Appellant urges that it was error to instruct the jury that verdicts of guilty could be returned on all of the counts because to convict a person of a particular crime and then to convict him separately on the same facts of a lesser offense which constitutes a part of the major or more serious one, would be to convict him of two or three offenses when he was guilty of one. This contention is sound and we agree that it was improper to authorize the fractionization of the criminal liability. State v. Labato , 7 N.J. 137, 145, 146 (1951); State v. Perrella , 21 N.J. Super. 550 (App. Div. 1952).
A verdict of guilt of the highest offense charged eliminates need for deliberation upon other counts charging lower offenses which are components of the higher. Such counts should be considered seriatim only in the event of progressive downward acquittals.

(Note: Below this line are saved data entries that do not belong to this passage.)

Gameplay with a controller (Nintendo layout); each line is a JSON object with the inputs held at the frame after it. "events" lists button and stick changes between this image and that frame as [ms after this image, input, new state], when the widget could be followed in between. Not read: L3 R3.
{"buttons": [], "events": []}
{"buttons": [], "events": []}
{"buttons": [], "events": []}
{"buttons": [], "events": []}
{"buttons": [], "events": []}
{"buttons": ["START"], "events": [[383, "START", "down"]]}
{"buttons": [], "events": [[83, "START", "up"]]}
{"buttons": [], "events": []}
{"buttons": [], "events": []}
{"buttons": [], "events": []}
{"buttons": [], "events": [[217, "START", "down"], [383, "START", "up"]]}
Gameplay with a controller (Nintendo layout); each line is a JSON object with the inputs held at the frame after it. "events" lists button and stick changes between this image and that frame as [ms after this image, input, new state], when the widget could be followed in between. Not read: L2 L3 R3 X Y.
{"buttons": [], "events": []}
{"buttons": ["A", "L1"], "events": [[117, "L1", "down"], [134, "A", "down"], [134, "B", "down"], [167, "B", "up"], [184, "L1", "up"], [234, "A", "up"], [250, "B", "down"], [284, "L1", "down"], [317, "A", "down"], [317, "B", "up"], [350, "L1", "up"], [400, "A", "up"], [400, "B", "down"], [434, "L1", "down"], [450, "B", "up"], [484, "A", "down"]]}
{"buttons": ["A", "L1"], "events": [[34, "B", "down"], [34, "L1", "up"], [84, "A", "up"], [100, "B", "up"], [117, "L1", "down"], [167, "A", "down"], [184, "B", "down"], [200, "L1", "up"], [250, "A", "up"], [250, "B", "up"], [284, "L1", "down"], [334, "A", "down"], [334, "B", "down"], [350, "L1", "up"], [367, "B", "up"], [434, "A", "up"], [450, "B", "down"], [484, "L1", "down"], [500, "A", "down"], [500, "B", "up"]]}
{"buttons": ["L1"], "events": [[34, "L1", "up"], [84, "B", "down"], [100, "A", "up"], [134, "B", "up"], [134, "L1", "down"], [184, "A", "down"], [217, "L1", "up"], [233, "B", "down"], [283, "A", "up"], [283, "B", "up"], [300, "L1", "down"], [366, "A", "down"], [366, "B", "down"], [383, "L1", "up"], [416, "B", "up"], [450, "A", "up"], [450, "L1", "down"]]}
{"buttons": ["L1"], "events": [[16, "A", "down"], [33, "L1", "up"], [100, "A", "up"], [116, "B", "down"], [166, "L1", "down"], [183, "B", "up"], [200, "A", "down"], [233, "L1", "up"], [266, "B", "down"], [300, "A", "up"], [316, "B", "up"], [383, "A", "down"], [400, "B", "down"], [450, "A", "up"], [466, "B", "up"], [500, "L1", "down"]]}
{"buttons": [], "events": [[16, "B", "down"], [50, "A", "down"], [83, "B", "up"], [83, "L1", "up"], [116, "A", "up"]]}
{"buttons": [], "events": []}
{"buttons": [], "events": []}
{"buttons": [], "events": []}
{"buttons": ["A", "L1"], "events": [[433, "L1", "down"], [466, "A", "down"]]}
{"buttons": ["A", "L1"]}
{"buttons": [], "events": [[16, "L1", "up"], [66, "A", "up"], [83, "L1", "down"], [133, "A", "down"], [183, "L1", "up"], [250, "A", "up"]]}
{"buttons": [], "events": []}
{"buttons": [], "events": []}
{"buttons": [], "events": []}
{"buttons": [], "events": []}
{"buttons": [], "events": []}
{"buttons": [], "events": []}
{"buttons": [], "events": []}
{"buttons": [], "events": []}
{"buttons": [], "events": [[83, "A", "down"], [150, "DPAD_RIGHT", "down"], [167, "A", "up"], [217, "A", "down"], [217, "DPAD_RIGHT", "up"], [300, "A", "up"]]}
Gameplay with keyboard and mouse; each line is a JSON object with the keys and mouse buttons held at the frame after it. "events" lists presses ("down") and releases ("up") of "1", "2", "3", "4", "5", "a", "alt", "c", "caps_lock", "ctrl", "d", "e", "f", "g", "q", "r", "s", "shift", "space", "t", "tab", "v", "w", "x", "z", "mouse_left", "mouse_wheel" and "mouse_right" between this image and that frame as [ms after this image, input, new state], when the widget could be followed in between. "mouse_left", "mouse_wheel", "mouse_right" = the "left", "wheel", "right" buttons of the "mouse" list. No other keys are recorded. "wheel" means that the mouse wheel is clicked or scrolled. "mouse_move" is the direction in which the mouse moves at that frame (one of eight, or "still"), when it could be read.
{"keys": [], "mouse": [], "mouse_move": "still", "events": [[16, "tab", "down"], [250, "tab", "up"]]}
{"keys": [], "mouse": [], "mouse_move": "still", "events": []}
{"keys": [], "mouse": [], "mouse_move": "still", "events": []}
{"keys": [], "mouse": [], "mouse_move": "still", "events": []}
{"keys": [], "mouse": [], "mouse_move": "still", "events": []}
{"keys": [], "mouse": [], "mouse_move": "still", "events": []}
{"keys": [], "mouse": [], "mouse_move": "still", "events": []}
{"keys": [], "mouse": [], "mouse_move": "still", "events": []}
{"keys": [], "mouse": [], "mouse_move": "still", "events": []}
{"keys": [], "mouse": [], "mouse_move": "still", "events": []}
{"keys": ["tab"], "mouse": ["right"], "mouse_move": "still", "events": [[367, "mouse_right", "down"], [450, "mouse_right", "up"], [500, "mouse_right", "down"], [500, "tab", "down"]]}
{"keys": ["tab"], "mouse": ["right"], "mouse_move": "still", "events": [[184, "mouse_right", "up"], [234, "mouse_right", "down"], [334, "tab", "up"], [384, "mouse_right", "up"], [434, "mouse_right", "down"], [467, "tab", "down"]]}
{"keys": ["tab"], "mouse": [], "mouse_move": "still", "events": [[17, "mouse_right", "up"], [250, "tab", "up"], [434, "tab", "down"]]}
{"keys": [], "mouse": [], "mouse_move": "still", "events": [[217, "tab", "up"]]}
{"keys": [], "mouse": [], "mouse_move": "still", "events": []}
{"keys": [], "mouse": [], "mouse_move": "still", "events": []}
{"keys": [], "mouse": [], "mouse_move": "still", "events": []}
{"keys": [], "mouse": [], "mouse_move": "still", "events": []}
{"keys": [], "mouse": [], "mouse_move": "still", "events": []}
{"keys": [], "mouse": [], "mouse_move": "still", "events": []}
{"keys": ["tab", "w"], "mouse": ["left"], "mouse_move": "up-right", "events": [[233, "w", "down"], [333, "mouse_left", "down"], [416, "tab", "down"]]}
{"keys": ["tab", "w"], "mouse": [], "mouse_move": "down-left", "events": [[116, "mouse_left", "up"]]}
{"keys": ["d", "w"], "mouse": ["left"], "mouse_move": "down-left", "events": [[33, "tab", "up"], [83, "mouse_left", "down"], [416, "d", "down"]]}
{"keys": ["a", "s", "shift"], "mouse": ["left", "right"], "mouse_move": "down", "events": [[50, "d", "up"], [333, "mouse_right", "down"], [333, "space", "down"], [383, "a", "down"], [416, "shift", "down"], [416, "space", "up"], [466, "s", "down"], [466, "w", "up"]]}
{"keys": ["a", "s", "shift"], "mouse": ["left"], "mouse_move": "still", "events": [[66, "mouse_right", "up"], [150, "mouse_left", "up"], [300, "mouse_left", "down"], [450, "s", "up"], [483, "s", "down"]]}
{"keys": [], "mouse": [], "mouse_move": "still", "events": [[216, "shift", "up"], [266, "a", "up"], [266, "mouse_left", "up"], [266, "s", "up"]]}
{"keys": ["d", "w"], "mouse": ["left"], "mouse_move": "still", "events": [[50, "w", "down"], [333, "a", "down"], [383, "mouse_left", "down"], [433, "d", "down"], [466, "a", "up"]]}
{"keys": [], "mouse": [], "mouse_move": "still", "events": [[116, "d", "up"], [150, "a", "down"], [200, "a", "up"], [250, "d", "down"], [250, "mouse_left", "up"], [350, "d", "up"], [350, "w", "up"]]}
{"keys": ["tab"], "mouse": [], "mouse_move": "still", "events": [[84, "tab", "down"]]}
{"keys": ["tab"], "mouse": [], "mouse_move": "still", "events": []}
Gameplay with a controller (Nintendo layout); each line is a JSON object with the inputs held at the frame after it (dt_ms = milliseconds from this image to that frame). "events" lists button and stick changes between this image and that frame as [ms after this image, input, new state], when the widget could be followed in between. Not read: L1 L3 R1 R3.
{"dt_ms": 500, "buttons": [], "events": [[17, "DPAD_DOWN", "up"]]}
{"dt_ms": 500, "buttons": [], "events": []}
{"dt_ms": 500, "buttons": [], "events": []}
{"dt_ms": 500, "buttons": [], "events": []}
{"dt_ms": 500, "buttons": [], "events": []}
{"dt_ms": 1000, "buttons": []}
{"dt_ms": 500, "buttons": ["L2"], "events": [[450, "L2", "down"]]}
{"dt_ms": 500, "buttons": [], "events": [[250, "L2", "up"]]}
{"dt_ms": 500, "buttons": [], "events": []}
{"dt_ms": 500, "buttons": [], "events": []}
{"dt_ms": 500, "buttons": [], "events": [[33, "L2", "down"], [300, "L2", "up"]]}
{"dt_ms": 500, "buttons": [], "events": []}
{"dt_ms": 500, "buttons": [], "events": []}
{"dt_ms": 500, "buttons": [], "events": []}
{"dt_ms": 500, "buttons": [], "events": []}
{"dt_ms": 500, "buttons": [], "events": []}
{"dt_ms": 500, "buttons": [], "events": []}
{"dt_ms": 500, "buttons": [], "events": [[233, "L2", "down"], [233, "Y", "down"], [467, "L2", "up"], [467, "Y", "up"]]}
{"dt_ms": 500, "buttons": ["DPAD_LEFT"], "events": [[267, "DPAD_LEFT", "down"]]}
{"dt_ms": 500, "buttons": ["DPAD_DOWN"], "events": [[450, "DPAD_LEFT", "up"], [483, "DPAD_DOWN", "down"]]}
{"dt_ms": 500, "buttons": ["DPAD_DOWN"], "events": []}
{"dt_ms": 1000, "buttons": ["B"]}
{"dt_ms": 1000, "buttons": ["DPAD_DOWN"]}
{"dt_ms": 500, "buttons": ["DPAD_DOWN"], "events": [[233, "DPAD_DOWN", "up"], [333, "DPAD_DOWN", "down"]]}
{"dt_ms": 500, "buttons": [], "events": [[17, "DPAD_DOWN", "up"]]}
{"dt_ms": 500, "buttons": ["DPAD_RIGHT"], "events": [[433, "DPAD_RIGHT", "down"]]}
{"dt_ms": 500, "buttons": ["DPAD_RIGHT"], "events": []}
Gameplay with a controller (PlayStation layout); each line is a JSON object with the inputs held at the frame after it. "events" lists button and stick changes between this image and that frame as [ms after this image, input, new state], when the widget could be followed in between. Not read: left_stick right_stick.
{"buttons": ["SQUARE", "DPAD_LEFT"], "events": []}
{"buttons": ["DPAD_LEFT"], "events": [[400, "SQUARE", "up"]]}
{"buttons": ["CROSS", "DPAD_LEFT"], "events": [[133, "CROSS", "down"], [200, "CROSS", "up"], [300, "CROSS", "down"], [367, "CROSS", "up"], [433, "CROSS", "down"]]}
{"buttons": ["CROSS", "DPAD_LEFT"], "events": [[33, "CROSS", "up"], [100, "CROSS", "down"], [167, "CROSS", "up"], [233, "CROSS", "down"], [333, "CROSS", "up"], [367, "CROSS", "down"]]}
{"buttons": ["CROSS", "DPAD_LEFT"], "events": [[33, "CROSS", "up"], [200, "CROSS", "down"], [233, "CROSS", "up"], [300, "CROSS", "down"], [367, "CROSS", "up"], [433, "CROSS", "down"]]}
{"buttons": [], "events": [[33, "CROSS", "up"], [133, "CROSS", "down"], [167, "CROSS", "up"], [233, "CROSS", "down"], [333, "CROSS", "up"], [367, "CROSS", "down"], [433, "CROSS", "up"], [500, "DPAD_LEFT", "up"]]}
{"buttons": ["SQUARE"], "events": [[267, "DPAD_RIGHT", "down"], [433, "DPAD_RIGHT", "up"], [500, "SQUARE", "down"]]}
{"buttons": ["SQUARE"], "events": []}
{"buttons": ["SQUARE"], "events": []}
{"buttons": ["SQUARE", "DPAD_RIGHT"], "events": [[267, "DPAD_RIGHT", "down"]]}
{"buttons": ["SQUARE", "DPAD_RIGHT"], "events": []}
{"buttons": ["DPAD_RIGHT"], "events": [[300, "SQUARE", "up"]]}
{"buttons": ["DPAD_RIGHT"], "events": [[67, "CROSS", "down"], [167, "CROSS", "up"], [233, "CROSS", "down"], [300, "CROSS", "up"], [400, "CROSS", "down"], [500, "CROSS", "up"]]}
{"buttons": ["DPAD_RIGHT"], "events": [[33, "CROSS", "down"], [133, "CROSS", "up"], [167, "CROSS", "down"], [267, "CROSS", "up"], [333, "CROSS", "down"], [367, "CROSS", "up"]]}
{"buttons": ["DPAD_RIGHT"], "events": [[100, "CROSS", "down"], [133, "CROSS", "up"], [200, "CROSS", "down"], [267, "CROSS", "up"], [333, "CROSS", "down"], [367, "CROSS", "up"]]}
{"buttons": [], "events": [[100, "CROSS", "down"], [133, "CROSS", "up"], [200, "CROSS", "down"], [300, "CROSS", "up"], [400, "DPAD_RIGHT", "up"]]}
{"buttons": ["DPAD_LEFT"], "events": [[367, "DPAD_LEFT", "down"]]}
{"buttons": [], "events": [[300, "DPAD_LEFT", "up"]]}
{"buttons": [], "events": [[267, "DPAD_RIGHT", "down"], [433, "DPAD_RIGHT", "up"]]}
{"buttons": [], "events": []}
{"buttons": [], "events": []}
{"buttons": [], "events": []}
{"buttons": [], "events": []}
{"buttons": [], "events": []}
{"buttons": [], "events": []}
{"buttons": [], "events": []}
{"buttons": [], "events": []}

It does not follow from what has been said that a reversal must be ordered. The State points out that no objection was interposed to the charge as required by R.R. 1:5-1(a) and that accordingly review cannot be invoked. Appellant concedes this, but asks us to notice it, under the qualification imposed upon the rule, as a plain error affecting his substantial rights. When resort is had to the plain error rule, we are mindful of the mandate of the Supreme Court in State v. Picciotti , 12 N.J. 205 (1953), that it is designed
to permit "the appellate court to consider plain error, though not brought to the attention of the trial court, when its conscience is shocked, when it is convinced that substantial justice was not done below, and that an unjust, unconscionable result was brought about by the error or errors first raised on appeal." (12 N.J. at 211.)
In the present case, if the jury had been limited to a determination of the individual counts on the progressive basis indicated, and a general verdict of guilty had been returned without any specification with respect to counts, the verdict would have been valid and sentence could be imposed on the most serious charge, assault with intent to rape, at least so long as there was evidence in the record to support the submission of that issue to the jury for determination. Cf. State v. Dunlap , 103 N.J.L. 209 (Sup. Ct. 1927); State v. Huggins , 84 N.J.L. 254 (E. & A. 1913). That there was such evidence is not disputed.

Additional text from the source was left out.